You know that any book by social commentator Jane Caro will be chock full of fascinating facts and statistics that she somehow manages to condense into a highly readable, engaging, poignant or frequently funny book. In her latest work Accidental Feminists (Melbourne University Publishing 2019), Caro focuses on the generation of women aged 55 years and over who unintentionally heralded the third wave of feminism (after the push for the vote – the first wave, and the second wave of progress during the 70’s), aided by technological advances and societal changes that revolutionised their personal lives and their expectations both of what they were expected to give as well as what they could hope to achieve.

This group of women – building on the foundations already constructed by their women forebears – in some ways inhabit lives much richer than ever before in history, but paradoxically also simultaneously succumb to frightening social problems such as poverty and homelessness in ever greater numbers. 
In chapters titled ‘Hags, Crones, Witches and Mothers-in-Law’, ‘Gold-diggers, Beggars and Thieves’, ‘Slags, Sluts, Gossips and Staceys’ and ‘Invalids, Liars, Hysterics and Madwomen’, Caro explores how women are viewed and treated by men, by society and by other women. She dismantles structures such as superannuation, child-care and tax policy to determine how and why they are so often going wrong for women, and she celebrates the determination and empowerment of women who are struggling to achieve equality (in work, in pay, in domestic duties, in child care, in sex and in perceptions). 

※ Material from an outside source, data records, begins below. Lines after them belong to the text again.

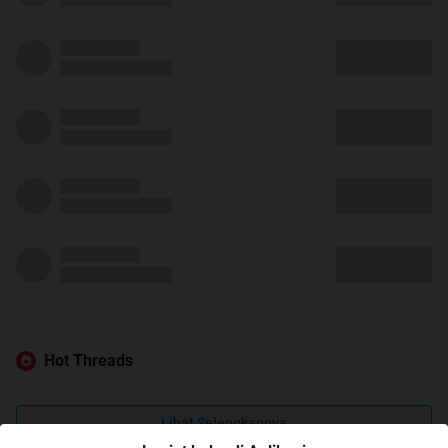
Hot Threads
Lihat Selengkapnya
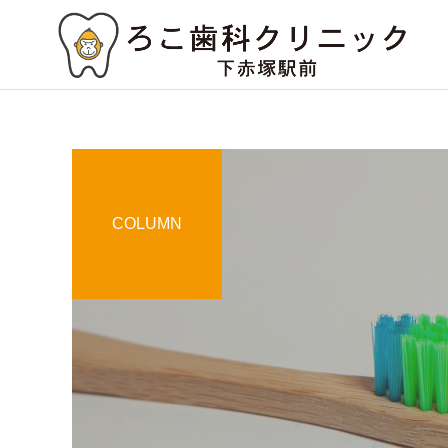
COLUMN
虫歯治療
コラム
治療
知覚過敏の原因と対処法
歯の詰め物やクラウンの種
は？放置する問題点
類とその特徴は？選び方の
審美治療
ポイントも解説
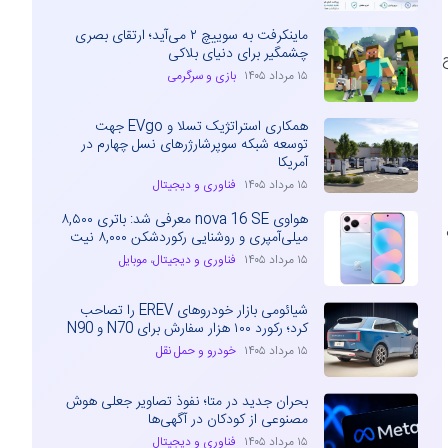
ماینکرفت به سوییچ ۲ می‌آید؛ ارتقای بصری
چشمگیر برای دنیای بلاکی
۱۵ مرداد ۱۴۰۵
بازی و سرگرمی
همکاری استراتژیک تسلا و EVgo جهت
توسعه شبکه سوپرشارژرهای نسل چهارم در
آمریکا
۱۵ مرداد ۱۴۰۵
فناوری و دیجیتال
هواوی nova 16 SE معرفی شد: باتری ۸,۵۰۰
مت
میلی‌آمپری و روشنایی رکوردشکن ۸,۰۰۰ نیت
۱۵ مرداد ۱۴۰۵
فناوری و دیجیتال
،
موبایل
شیائومی بازار خودروهای EREV را تصاحب
کرد؛ رکورد ۱۰۰ هزار سفارش برای N70 و N90
۱۵ مرداد ۱۴۰۵
خودرو و حمل نقل
بحران جدید در متا؛ نفوذ تصاویر جعلی هوش
مصنوعی از کودکان در آگهی‌ها
۱۵ مرداد ۱۴۰۵
فناوری و دیجیتال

Over 50 percent of us are women, and 100 percent of us are aging. But it is how we agitate for change, how we demand equality and what we seek as our fair share that will determine how future generations are treated and cared for. Those women aged 55 and over were raised to care for others, to stay at home and run the house, to mind the children and keep the home fires burning, with the hope – or really, the expectation – that in turn, they would be cared for as they aged. But their years of patchy employment records (interrupted by child-rearing, the necessity for part-time work, the lack of equal opportunities for promotion) have contributed to a rather dire predicament for many, who now find themselves struggling to make ends meet, homeless, invisible to society, unwanted by the workforce or unneeded by family. 
Caro argues that it is innovations such as the contraceptive pill and the tampon that have impacted more on women of this age than even the labour-saving devices such as washing machines and dishwashers. She says that ‘many sectors of society have done their damnedest to hold back women every step of the way’ and through meticulous research, carefully documented case histories, and collected anecdotal evidence and stories, she interprets how and why this has happened, and what might be done to rectify the difficulties. ‘Women’, she says, ‘are not a job lot…[but]…what we share is the burden of assumptions that are made about what a woman should be like, what she should do, say, wear, think and express.’ In quoting social researcher Hugh Mackay, Caro repeats his finding that out of the top ten desires that need to be met to live a satisfying life, number one is ‘the desire to be taken seriously’. This was a light bulb moment for Caro, who ‘saw clearly that feminism is the struggle by half the human race to be taken seriously by the other half’. 
Depicting women’s struggle to maintain a professional career and raise well-adjusted children – in addition to completing most of the unpaid work around the home – Caro states that while ‘intellectually, we knew we had a right to lives just as rich and varied as those of our brothers…emotionally, we still struggled against our own and others’ unconscious assumptions…guilt [and] disapproval’. 
Amidst practical suggestions (make child care tax deductible! – legitimise it the same way we treat sick pay and superannuation; offer fathers monetary incentives to spend at least some time as the primary carer during their child’s infancy; recognise the billions of dollars saved by (mostly) women undertaking the care of the young, the disabled, the elderly and the vulnerable) and lots of personal anecdotes from her own life (she brilliantly describes the unpaid role of ‘producer’ that most women play in family life – managing the shopping and social engagements, the tradespeople and doctor visits – the ‘emotional labour’), Caro discusses the traditional, unpaid female roles that should be counted towards GDP despite not being a market commodity that can be bought and sold, such as volunteer work in a hospice, or the powerful example of breastfeeding (‘GDP unapologetically favours infant formula because it is a commercial product, so the more babies who are not breastfed (against all the recommendations by health experts) the better it is for GDP.’)
Caro also explores the generalised fear around women who are ‘out of control’, angry or that terrible but much used term ‘hysterical’, and examines the tendency to blame and shame women for acts perpetrated by men (which #MeToo is finally addressing), when all feminism really claims to do is to ‘give women the same rights as men to decide the shape of their own lives’. And she concludes by surmising that ‘… perhaps that was always patriarchy’s fatal flaw. No matter how much they held us back, no matter how many obstacles they put in our way, no matter how low our self-esteem or bitter our disappointments, they could not drain our brains out of our ears, or (totally) smash our spirit and our desire to participate in and contribute to the world. Many of us, throughout history, found a way.’